Besides helping its members grow in their faith and become better acquainted with each other, the group also strives to help "witness its values to the community," according to a recent post on the guild's website, www.fingerlakescma.org. To accomplish this, Seeger said guild members have visited local politicians to express their points of view on such issues as physician-assisted suicide and abortion. The guild also was one of several organizations that sponsored a local conference this past February that addressed the historical, medical, legal and ethical aspects of assisted suicide. In the future, Seeger hopes the guild will be seen as a resource on behalf of the medical community and be able to make presentations to state legislators in regard to medical-related bills.
"It's important for us to educate the public and the Catholic community that we are here, we do exist and we are a resource," Seeger said.
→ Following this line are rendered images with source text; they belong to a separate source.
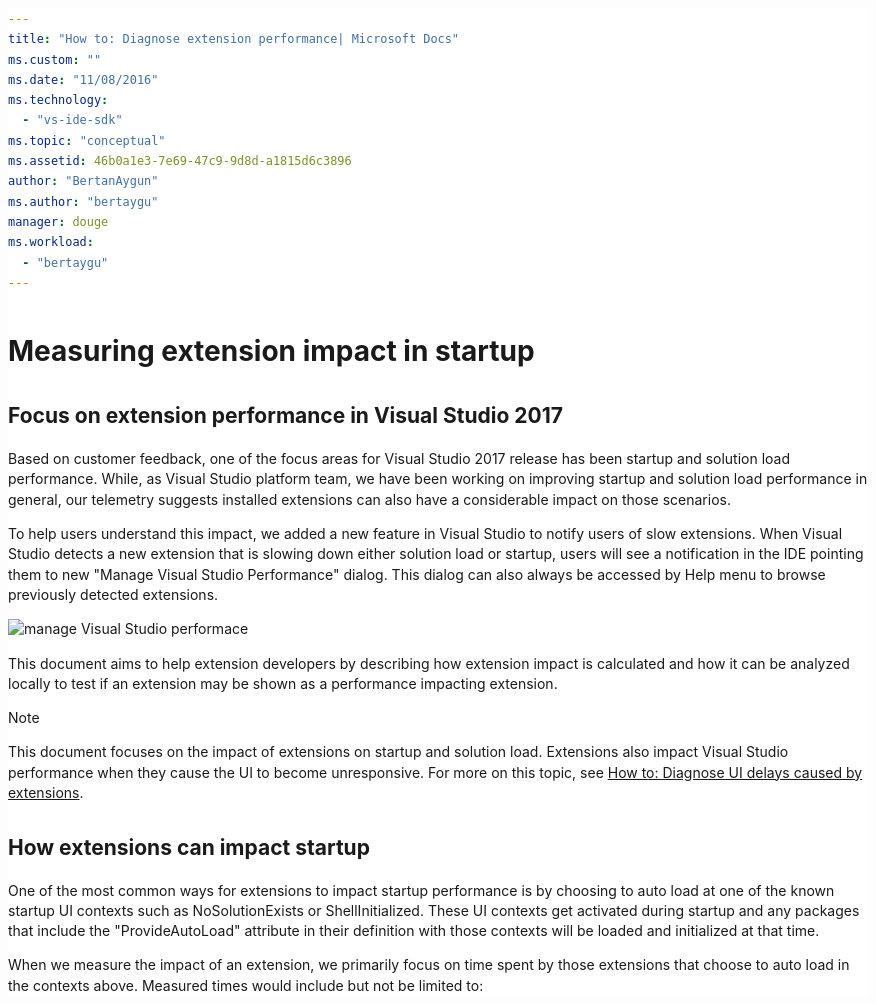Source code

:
 ```yaml
---
title: "How to: Diagnose extension performance| Microsoft Docs"
ms.custom: ""
ms.date: "11/08/2016"
ms.technology: 
  - "vs-ide-sdk"
ms.topic: "conceptual"
ms.assetid: 46b0a1e3-7e69-47c9-9d8d-a1815d6c3896
author: "BertanAygun"
ms.author: "bertaygu"
manager: douge
ms.workload: 
  - "bertaygu"
---
```

# Measuring extension impact in startup

## Focus on extension performance in Visual Studio 2017

Based on customer feedback, one of the focus areas for Visual Studio 2017 release has been startup and solution load performance. While, as Visual Studio platform team, we have been working on improving startup and solution load performance in general, our telemetry suggests installed extensions can also have a considerable impact on those scenarios.

To help users understand this impact, we added a new feature in Visual Studio to notify users of slow extensions. When Visual Studio detects a new extension that is slowing down either solution load or startup, users will see a notification in the IDE pointing them to new "Manage Visual Studio Performance" dialog. This dialog can also always be accessed by Help menu to browse previously detected extensions.

![manage Visual Studio performace](media/manage-performance.png)

This document aims to help extension developers by describing how extension impact is calculated and how it can be analyzed locally to test if an extension may be shown as a performance impacting extension.

> [!NOTE]
> This document focuses on the impact of extensions on startup and solution load. Extensions also impact Visual Studio performance when they cause the UI to become unresponsive. For more on this topic, see [How to: Diagnose UI delays caused by extensions](how-to-diagnose-ui-delays-caused-by-extensions.md).

## How extensions can impact startup

One of the most common ways for extensions to impact startup performance is by choosing to auto load at one of the known startup UI contexts such as NoSolutionExists or ShellInitialized. These UI contexts get activated during startup and any packages that include the "ProvideAutoLoad" attribute in their definition with those contexts will be loaded and initialized at that time.

When we measure the impact of an extension, we primarily focus on time spent by those extensions that choose to auto load in the contexts above. Measured times would include but not be limited to:
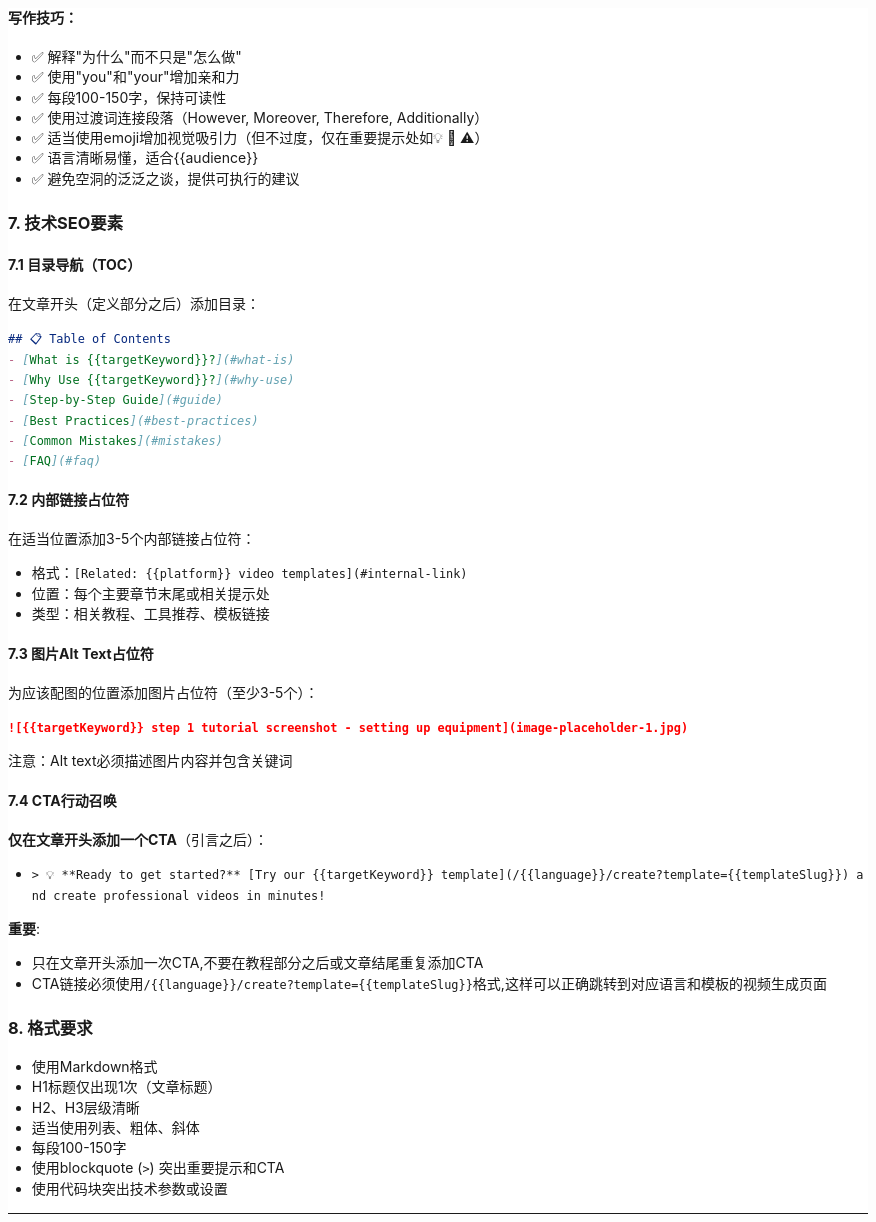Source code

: #### 写作技巧：
- ✅ 解释"为什么"而不只是"怎么做"
- ✅ 使用"you"和"your"增加亲和力
- ✅ 每段100-150字，保持可读性
- ✅ 使用过渡词连接段落（However, Moreover, Therefore, Additionally）
- ✅ 适当使用emoji增加视觉吸引力（但不过度，仅在重要提示处如💡 🎯 ⚠️）
- ✅ 语言清晰易懂，适合{{audience}}
- ✅ 避免空洞的泛泛之谈，提供可执行的建议

### 7. 技术SEO要素

#### 7.1 目录导航（TOC）
在文章开头（定义部分之后）添加目录：
```markdown
## 📋 Table of Contents
- [What is {{targetKeyword}}?](#what-is)
- [Why Use {{targetKeyword}}?](#why-use)
- [Step-by-Step Guide](#guide)
- [Best Practices](#best-practices)
- [Common Mistakes](#mistakes)
- [FAQ](#faq)
```

#### 7.2 内部链接占位符
在适当位置添加3-5个内部链接占位符：
- 格式：`[Related: {{platform}} video templates](#internal-link)`
- 位置：每个主要章节末尾或相关提示处
- 类型：相关教程、工具推荐、模板链接

#### 7.3 图片Alt Text占位符
为应该配图的位置添加图片占位符（至少3-5个）：
```markdown
![{{targetKeyword}} step 1 tutorial screenshot - setting up equipment](image-placeholder-1.jpg)
```
注意：Alt text必须描述图片内容并包含关键词

#### 7.4 CTA行动召唤
**仅在文章开头添加一个CTA**（引言之后）：
- `> 💡 **Ready to get started?** [Try our {{targetKeyword}} template](/{{language}}/create?template={{templateSlug}}) and create professional videos in minutes!`

**重要**:
- 只在文章开头添加一次CTA,不要在教程部分之后或文章结尾重复添加CTA
- CTA链接必须使用`/{{language}}/create?template={{templateSlug}}`格式,这样可以正确跳转到对应语言和模板的视频生成页面

### 8. 格式要求
- 使用Markdown格式
- H1标题仅出现1次（文章标题）
- H2、H3层级清晰
- 适当使用列表、粗体、斜体
- 每段100-150字
- 使用blockquote (`>`) 突出重要提示和CTA
- 使用代码块突出技术参数或设置

---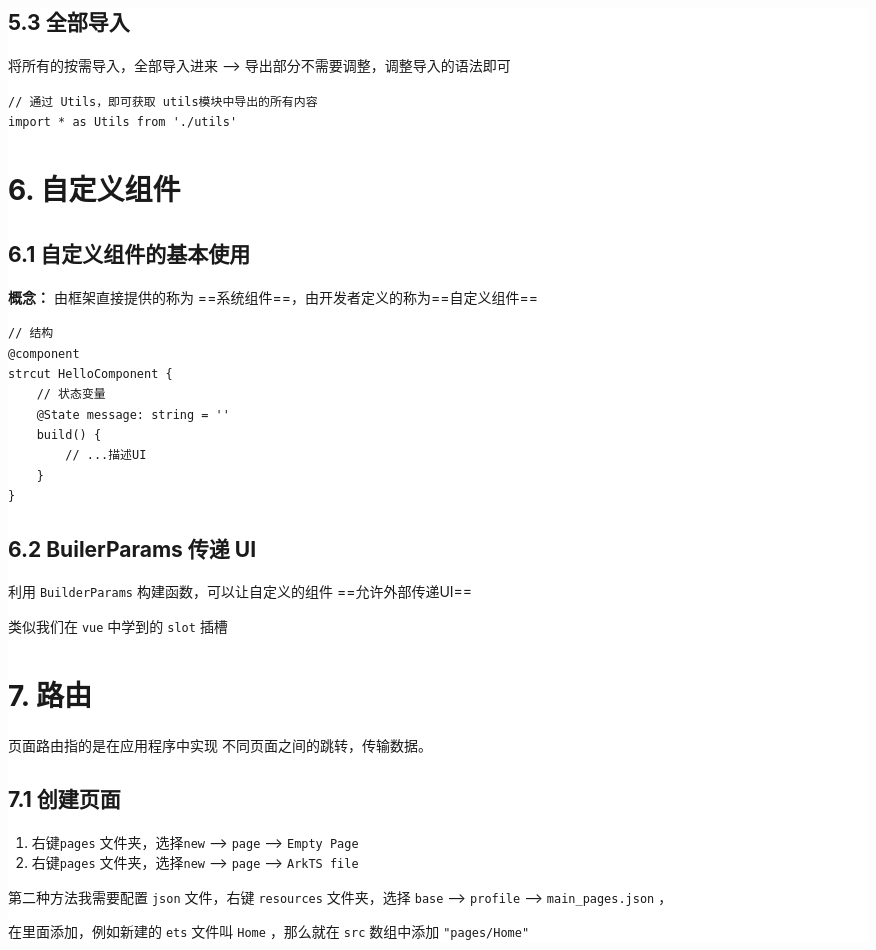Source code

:
## 5.3 全部导入

将所有的按需导入，全部导入进来 ——> 导出部分不需要调整，调整导入的语法即可

```
// 通过 Utils，即可获取 utils模块中导出的所有内容
import * as Utils from './utils'
```



# 6. 自定义组件

## 6.1 自定义组件的基本使用

**概念：** 由框架直接提供的称为 ==系统组件==，由开发者定义的称为==自定义组件==

```
// 结构
@component
strcut HelloComponent {
    // 状态变量
    @State message: string = ''
    build() {
        // ...描述UI
    }
}
```



## 6.2 BuilerParams 传递 UI

利用 `BuilderParams` 构建函数，可以让自定义的组件 ==允许外部传递UI==

类似我们在 `vue` 中学到的 `slot` 插槽



# 7. 路由

页面路由指的是在应用程序中实现 不同页面之间的跳转，传输数据。



## 7.1 创建页面

1. 右键`pages` 文件夹，选择`new` ——> `page` ——> `Empty Page`
2. 右键`pages` 文件夹，选择`new` ——> `page` ——> `ArkTS file`

第二种方法我需要配置 `json` 文件，右键 `resources` 文件夹，选择 `base` ——> `profile` ——> `main_pages.json` ，

在里面添加，例如新建的 `ets` 文件叫 `Home` ，那么就在 `src` 数组中添加 `"pages/Home"`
This month, Seeger and five other local physicians will attend the Catholic Medical Association's annual educational conference in Washington, D.C. The conference, whose theme is "Virtuous Medicine: The Joy and Privilege of the Catholic Physician," will feature presentations and workshops on such topics as physician-assisted suicide, spirituality in medicine and perinatal hospice.
The Finger Lakes Guild has approximately 40 members and is hoping to reach out to young medical students and residents, especially those studying at the University of Rochester Medical Center. Seeger said the guild is working with Father Brian Cool, director of UR's Newman Community, to identify and reach out to medical students and residents.
"It (reaching out to medical students and residents) is something we need to build upon," Seeger said of the guild, noting that St. Anne Church was chosen as the location for the White Mass due to its proximity to the University of Rochester Medical Center and Strong Hospital.
When thinking of his own involvement with the Finger Lakes Guild, Seeger said the organization has helped him grow in his faith and become more educated on the issues facing the medical community, especially issues that are outside of his particular practice.
"I think whatever we can do to support ourselves and our faith is so important," he said.